◆ WHAT THE EXERCISE ASKS ◆
Please print the lines of the listing below exactly, starting at the line containing "majority of candidates." and continuing through the end of the listing, with both ends included.

Records taken from a collection:
/---
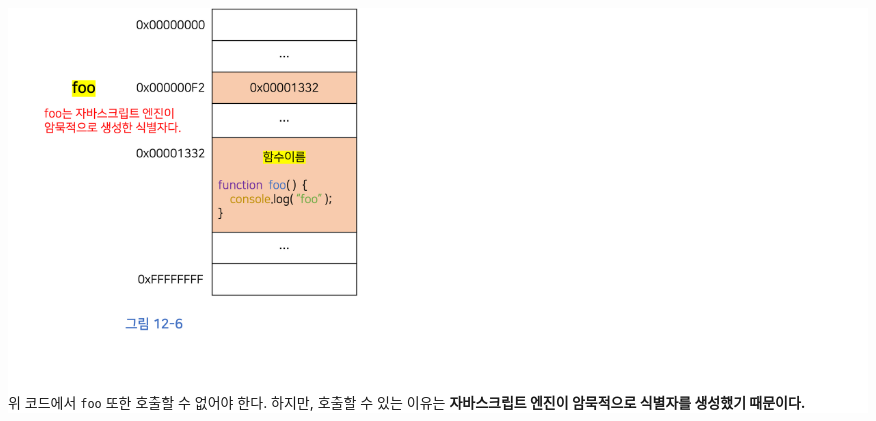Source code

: </div>

<div style="max-width: 350px;" >

![12-6.png](./image/노기훈/12-6.png)

</div>
</div>

<br/>

위 코드에서 `foo` 또한 호출할 수 없어야 한다. 하지만, 호출할 수 있는 이유는 **자바스크립트 엔진이 암묵적으로 식별자를 생성했기 때문이다.**
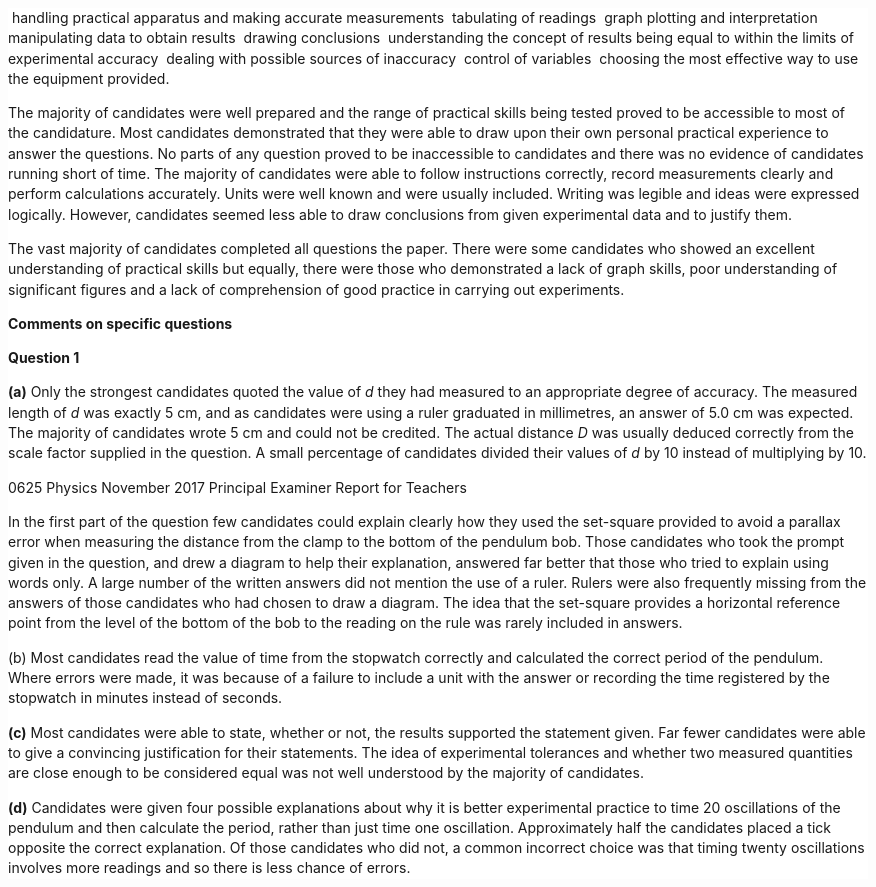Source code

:  handling practical apparatus and making accurate measurements  tabulating of readings  graph plotting and interpretation  manipulating data to obtain results  drawing conclusions  understanding the concept of results being equal to within the limits of experimental accuracy  dealing with possible sources of inaccuracy  control of variables  choosing the most effective way to use the equipment provided. 

The majority of candidates were well prepared and the range of practical skills being tested proved to be accessible to most of the candidature. Most candidates demonstrated that they were able to draw upon their own personal practical experience to answer the questions. No parts of any question proved to be inaccessible to candidates and there was no evidence of candidates running short of time. The majority of candidates were able to follow instructions correctly, record measurements clearly and perform calculations accurately. Units were well known and were usually included. Writing was legible and ideas were expressed logically. However, candidates seemed less able to draw conclusions from given experimental data and to justify them. 

The vast majority of candidates completed all questions the paper. There were some candidates who showed an excellent understanding of practical skills but equally, there were those who demonstrated a lack of graph skills, poor understanding of significant figures and a lack of comprehension of good practice in carrying out experiments. 

**Comments on specific questions** 

**Question 1** 

**(a)** Only the strongest candidates quoted the value of _d_ they had measured to an appropriate degree of accuracy. The measured length of _d_ was exactly 5 cm, and as candidates were using a ruler graduated in millimetres, an answer of 5.0 cm was expected. The majority of candidates wrote 5 cm and could not be credited. The actual distance _D_ was usually deduced correctly from the scale factor supplied in the question. A small percentage of candidates divided their values of _d_ by 10 instead of multiplying by 10. 


 0625 Physics November 2017 Principal Examiner Report for Teachers 

 In the first part of the question few candidates could explain clearly how they used the set-square provided to avoid a parallax error when measuring the distance from the clamp to the bottom of the pendulum bob. Those candidates who took the prompt given in the question, and drew a diagram to help their explanation, answered far better that those who tried to explain using words only. A large number of the written answers did not mention the use of a ruler. Rulers were also frequently missing from the answers of those candidates who had chosen to draw a diagram. The idea that the set-square provides a horizontal reference point from the level of the bottom of the bob to the reading on the rule was rarely included in answers. 

 (b) Most candidates read the value of time from the stopwatch correctly and calculated the correct period of the pendulum. Where errors were made, it was because of a failure to include a unit with the answer or recording the time registered by the stopwatch in minutes instead of seconds. 

**(c)** Most candidates were able to state, whether or not, the results supported the statement given. Far fewer candidates were able to give a convincing justification for their statements. The idea of experimental tolerances and whether two measured quantities are close enough to be considered equal was not well understood by the majority of candidates. 

**(d)** Candidates were given four possible explanations about why it is better experimental practice to time 20 oscillations of the pendulum and then calculate the period, rather than just time one oscillation. Approximately half the candidates placed a tick opposite the correct explanation. Of those candidates who did not, a common incorrect choice was that timing twenty oscillations involves more readings and so there is less chance of errors.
\---
◆ ANSWER SECTION ◆
**(c)** Most candidates were able to state, whether or not, the results supported the statement given. Far fewer candidates were able to give a convincing justification for their statements. The idea of experimental tolerances and whether two measured quantities are close enough to be considered equal was not well understood by the majority of candidates. 

**(d)** Candidates were given four possible explanations about why it is better experimental practice to time 20 oscillations of the pendulum and then calculate the period, rather than just time one oscillation. Approximately half the candidates placed a tick opposite the correct explanation. Of those candidates who did not, a common incorrect choice was that timing twenty oscillations involves more readings and so there is less chance of errors.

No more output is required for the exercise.